A fundamental challenge is to translate the recognition of this heterogeneity into research, prevention, and treatment. This requires using the available tools of molecular genetics, neuropharmacology, brain imaging, and psychopharmacology in the same subjects. In this way, it may, for example, become possible to identify patients with specific serotonergic or noradrenergic deficits that could be corrected pharmacologically, or, in the future, perhaps using gene therapy. Furthermore, such a multidisciplinary approach would enable a search for protective factors that might explain, for example, why some patients with very low CSF 5-HIAA do not become violent. Knowledge of such protective factors would be useful in developing strategies for prevention and treatment.

Testing the efficacy of antiaggressive treatments will require substantial modifications of the classic trial designs that have been used in psychopharmacology for the past three decades. The problems to be addressed include the need for precise definition of violent behavior, the difficulty of measuring outcome because of the relative rarity of violent incidents, bias in the selection of patients for study, inadequate and inappropriate control groups, and inattention to comorbidities and concomitant medications in analyzing results.⁶⁶

Neurobiological and environmental (e.g., social) factors continuously interact and influence each other. For example, obstetrical complications and maternal rejection interact to raise the propensity for violence, and they may influence each other (e.g., a child with brain dysfunction resulting from obstetrical complications may behave in a way that provokes maternal rejection). To understand the neurobiology of violence, we need to study it in the context of such biosocial interactions.

The past five years have brought significant progress in our understanding of the neurobiology of violence. The field has been enriched by numerous contributions in the areas of molecular genetics and brain imaging. With deeper understanding of the underlying neurobiology, commonalities between violent and suicidal behaviors can be seen more clearly now.

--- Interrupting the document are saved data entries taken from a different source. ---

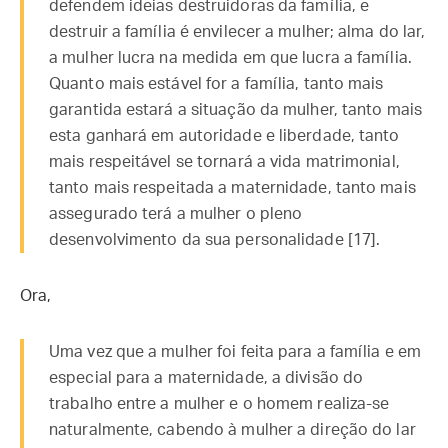
defendem ideias destruidoras da família, e
destruir a família é envilecer a mulher; alma do lar,
a mulher lucra na medida em que lucra a família.
Quanto mais estável for a família, tanto mais
garantida estará a situação da mulher, tanto mais
esta ganhará em autoridade e liberdade, tanto
mais respeitável se tornará a vida matrimonial,
tanto mais respeitada a maternidade, tanto mais
assegurado terá a mulher o pleno
desenvolvimento da sua personalidade [17].
Ora,
Uma vez que a mulher foi feita para a família e em
especial para a maternidade, a divisão do
trabalho entre a mulher e o homem realiza-se
naturalmente, cabendo à mulher a direção do lar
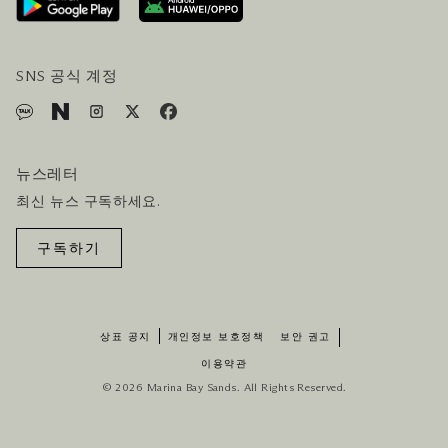
방문객 서비스
호텔 및 항공편 올인원 패키지
SNS 공식 계정
뉴스레터
최신 뉴스 구독하세요.
구독하기
상표 공지
개인정보 보호정책
보안 권고
이용약관
© 2026 Marina Bay Sands. All Rights Reserved.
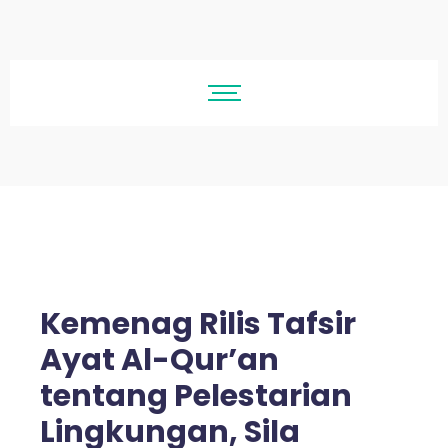
Kemenag Rilis Tafsir
Ayat Al-Qur’an
tentang Pelestarian
Lingkungan, Sila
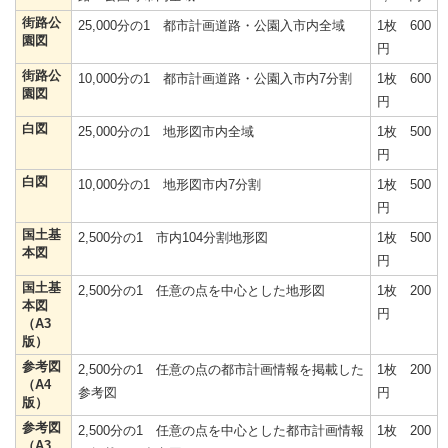
街路公
25,000分の1 都市計画道路・公園入市内全域
1枚 600
園図
円
街路公
10,000分の1 都市計画道路・公園入市内7分割
1枚 600
園図
円
白図
25,000分の1 地形図市内全域
1枚 500
円
白図
10,000分の1 地形図市内7分割
1枚 500
円
国土基
2,500分の1 市内104分割地形図
1枚 500
本図
円
国土基
2,500分の1 任意の点を中心とした地形図
1枚 200
本図
円
（A3
版）
参考図
2,500分の1 任意の点の都市計画情報を掲載した
1枚 200
（A4
参考図
円
版）
参考図
2,500分の1 任意の点を中心とした都市計画情報
1枚 200
（A3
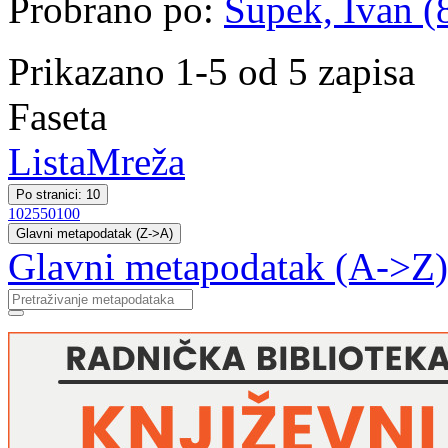
Probrano po:
Supek, Ivan (8
Prikazano 1-5 od 5 zapisa
Faseta
Lista
Mreža
Po stranici: 10
10
25
50
100
Glavni metapodatak (Z->A)
Glavni metapodatak (A->Z)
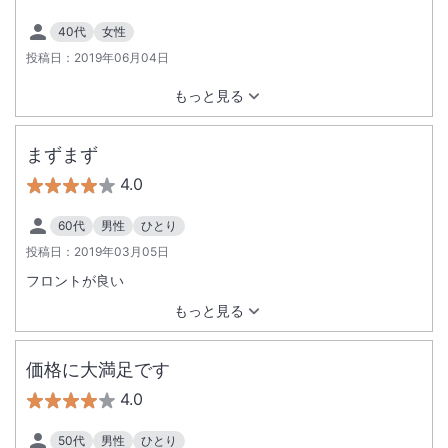
40代
女性
投稿日：
2019年06月04日
もっと見る
まずまず
4.0
60代
男性
ひとり
投稿日：
2019年03月05日
フロントが良い
もっと見る
価格に大満足です
4.0
50代
男性
ひとり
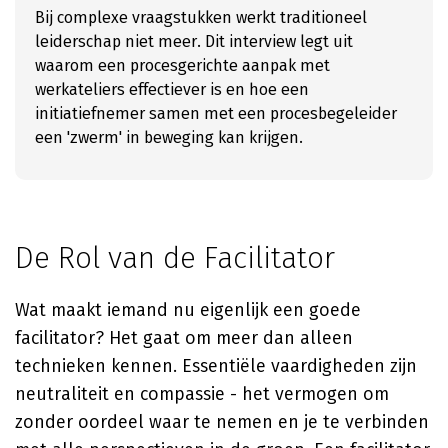
Bij complexe vraagstukken werkt traditioneel
leiderschap niet meer. Dit interview legt uit
waarom een procesgerichte aanpak met
werkateliers effectiever is en hoe een
initiatiefnemer samen met een procesbegeleider
een 'zwerm' in beweging kan krijgen.
De Rol van de Facilitator
Wat maakt iemand nu eigenlijk een goede
facilitator? Het gaat om meer dan alleen
technieken kennen. Essentiële vaardigheden zijn
neutraliteit en compassie - het vermogen om
zonder oordeel waar te nemen en je te verbinden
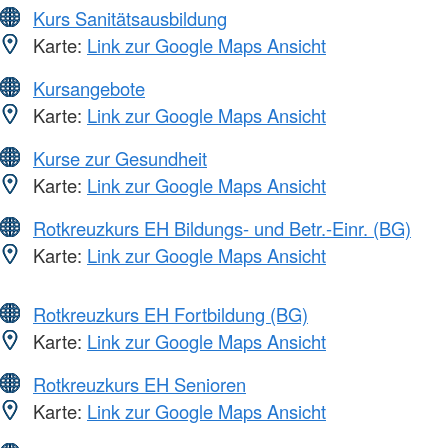
Kurs Sanitätsausbildung
Karte:
Link zur Google Maps Ansicht
Kursangebote
Karte:
Link zur Google Maps Ansicht
Kurse zur Gesundheit
Karte:
Link zur Google Maps Ansicht
Rotkreuzkurs EH Bildungs- und Betr.-Einr. (BG)
Karte:
Link zur Google Maps Ansicht
Rotkreuzkurs EH Fortbildung (BG)
Karte:
Link zur Google Maps Ansicht
Rotkreuzkurs EH Senioren
Karte:
Link zur Google Maps Ansicht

Up until recently, the assessment of biosocial interactions that result in violent behavior was largely limited to acknowledgments of their existence; we have now progressed to formal statistical demonstrations of these interactions. The "nature or nurture" controversy inherited from Francis Galton has been an underlying philosophical basis of numerous political problems that have plagued the field of violence research during the past decade.⁶⁷ The recent studies of biosocial interactions have rendered the controversy of nature and nurture moot; nature is nurture.